Abstract Background The development of antimicrobial resistance, which is partially attributable to the overuse and/or misuse of antibiotics in health care, is one of the greatest global public health challenges. In Sub-Saharan African (SSA) countries, non-prescribed dispensing of antibiotics in community drug retail outlets (CDROs) has been flagged as one of the contributing factors for the widespread misuse of antibiotics in the community. Objective The current review aimed to estimate the proportion of non-prescription antibiotics requests or consultations that resulted in provision of antibiotics without a valid prescription among CDROs in SSA region, and describe the type of antibiotics dispensed.
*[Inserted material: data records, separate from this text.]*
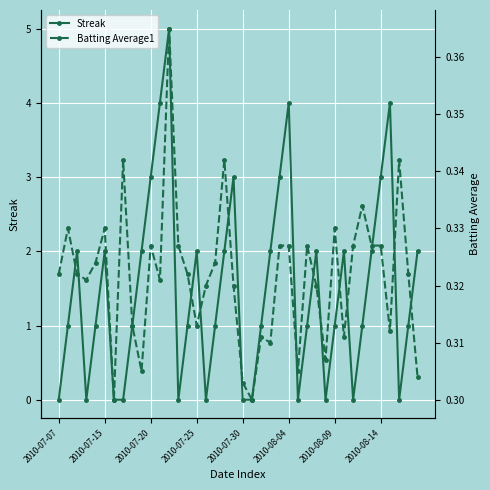

At how many categories does at least one series exceed 2?

8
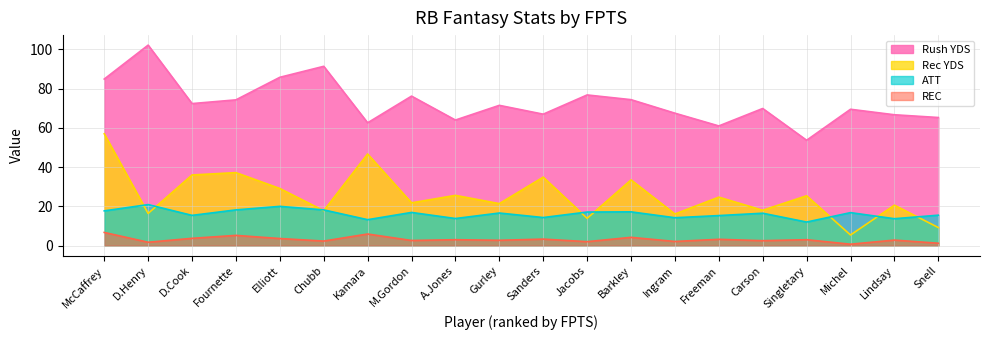

Which series has the widest spread of values?

Rec YDS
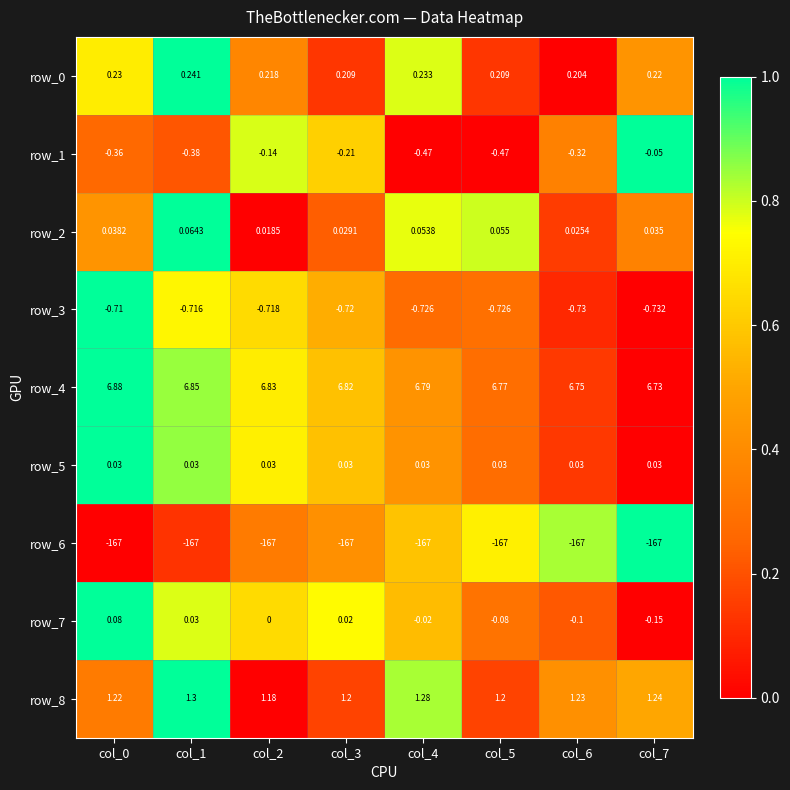

Is the value of row_4 at col_4 greater than the value of row_5 at col_2?

Yes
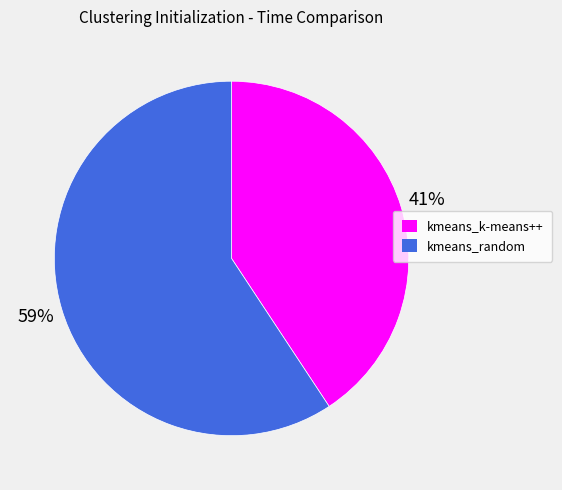

Is the sum of kmeans_k-means++ and kmeans_random greater than half?

Yes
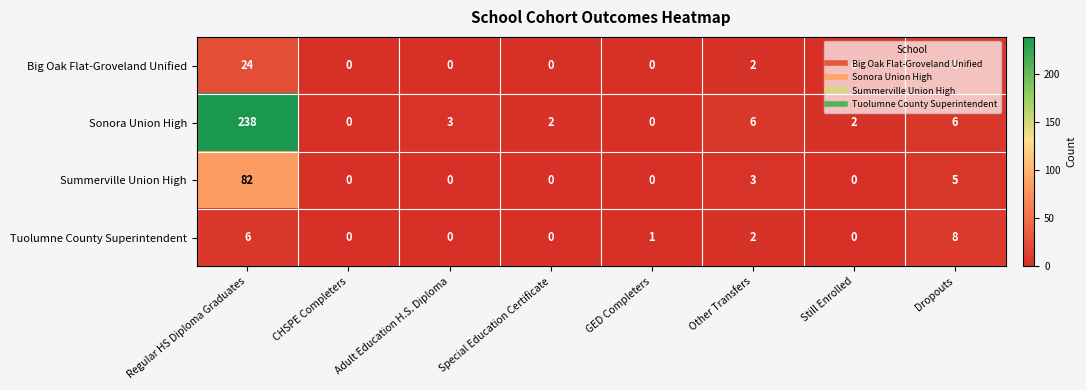

What is the sum of the Sonora Union High values at GED Completers and Regular HS Diploma Graduates?

238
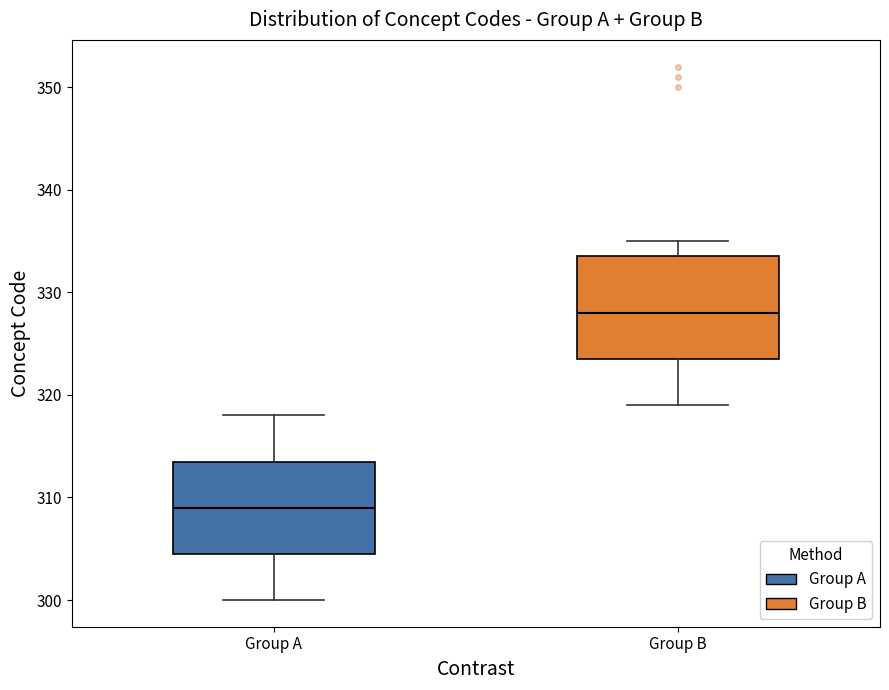

Which box is the tallest, from its lower edge to its upper edge?

Group B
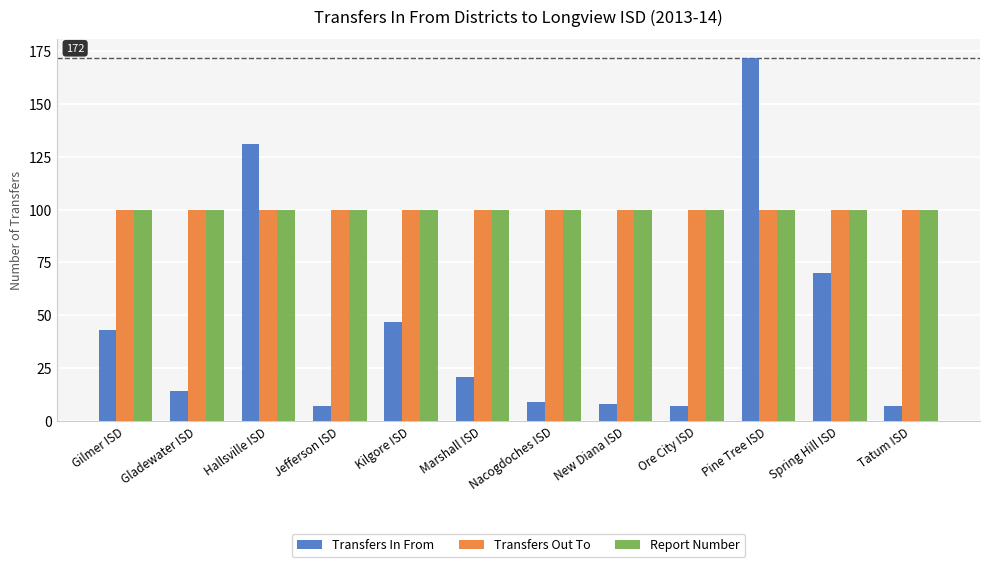

How many bars are there in each group?

3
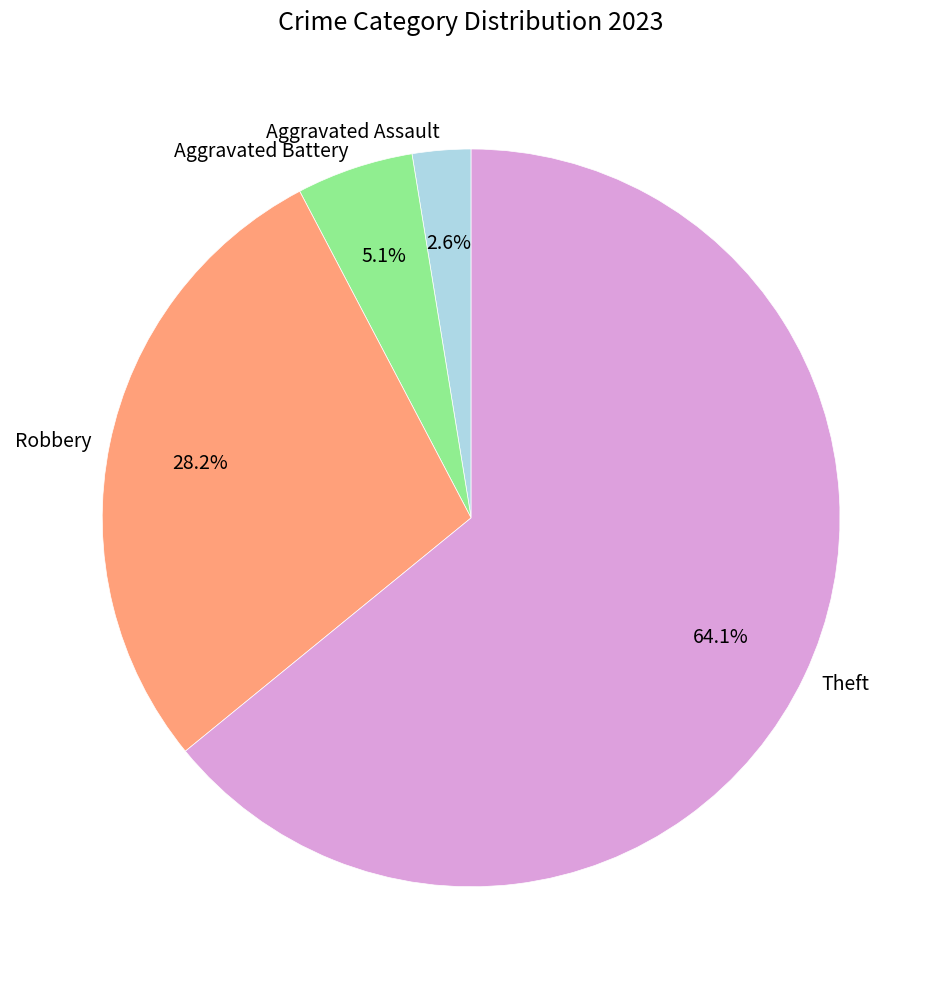

Does Aggravated Assault account for over 50% of the chart?

No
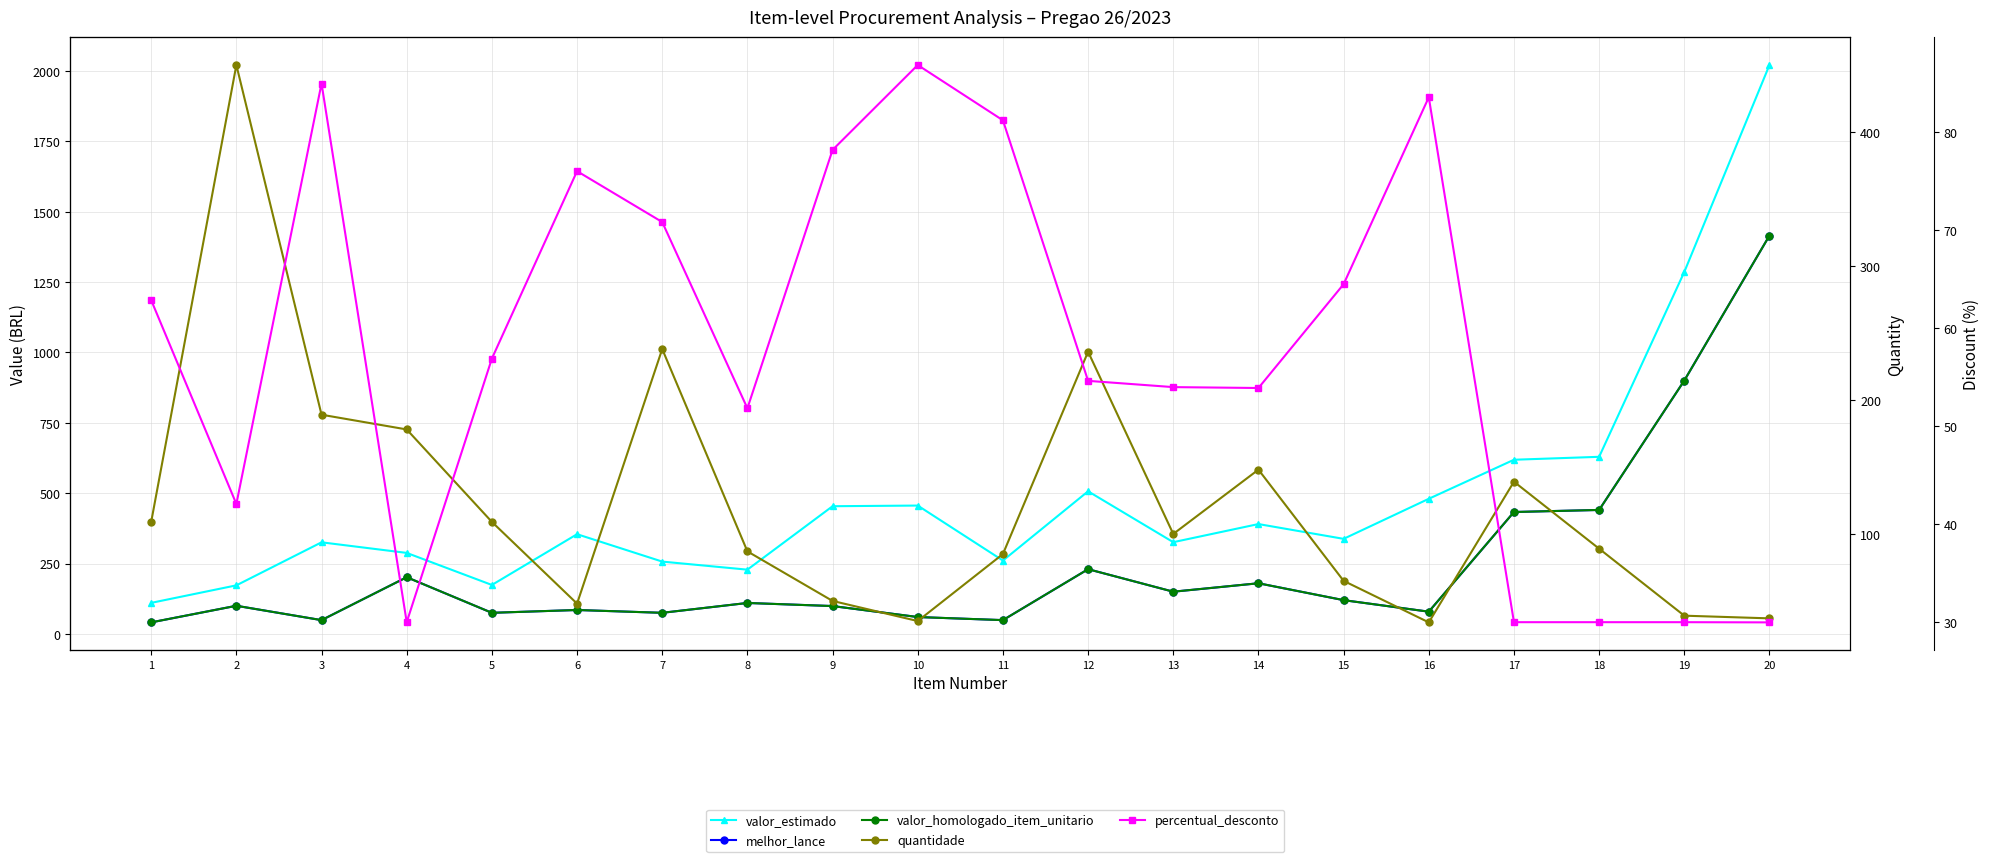

True or false: percentual_desconto has a value of 94.6 at 1.

False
Methods A literature search was conducted using PubMed, CINAHL, Scopus and Google Scholar. We also searched reference lists of relevant articles. Random effect model meta-analysis was employed to determine the pooled proportion of over the counter sale of antibiotics. Subgroup and meta-regression was undertaken to explore the potential cause of heterogeneity in effect size across studies. Results Of 671 total citations retrieved, 23 met the inclusion criteria (seven cross-sectional questionnaire-based surveys and 16 cross-sectional client-based studies). The overall pooled proportion of non-prescription antibiotics requests or consultations that resulted in supply of antibiotics without prescription was 69% (95% CI 58–80). Upper respiratory tract infections and/or acute diarrhoea were the most frequently presented case scenarios, and amoxicillin and co-trimoxazole were the most frequently dispensed antibiotics to treat those symptoms. Conclusions Non-prescribed dispensing of antibiotics was found to be a common practice among CDROs in several SSA countries. Ease of access to and overuse of antibiotics can potentially accelerate the emergence of resistance to antibiotics available in the region. Our review highlights the need for a stringent enforcement of existing policies and/or enacting new regulatory frameworks that would regulate antibiotic supply, and training and educational support for pharmacy personnel (e.g. pharmacists, pharmacy assistants) regarding judicious use of antibiotics and the importance of antimicrobial stewardship.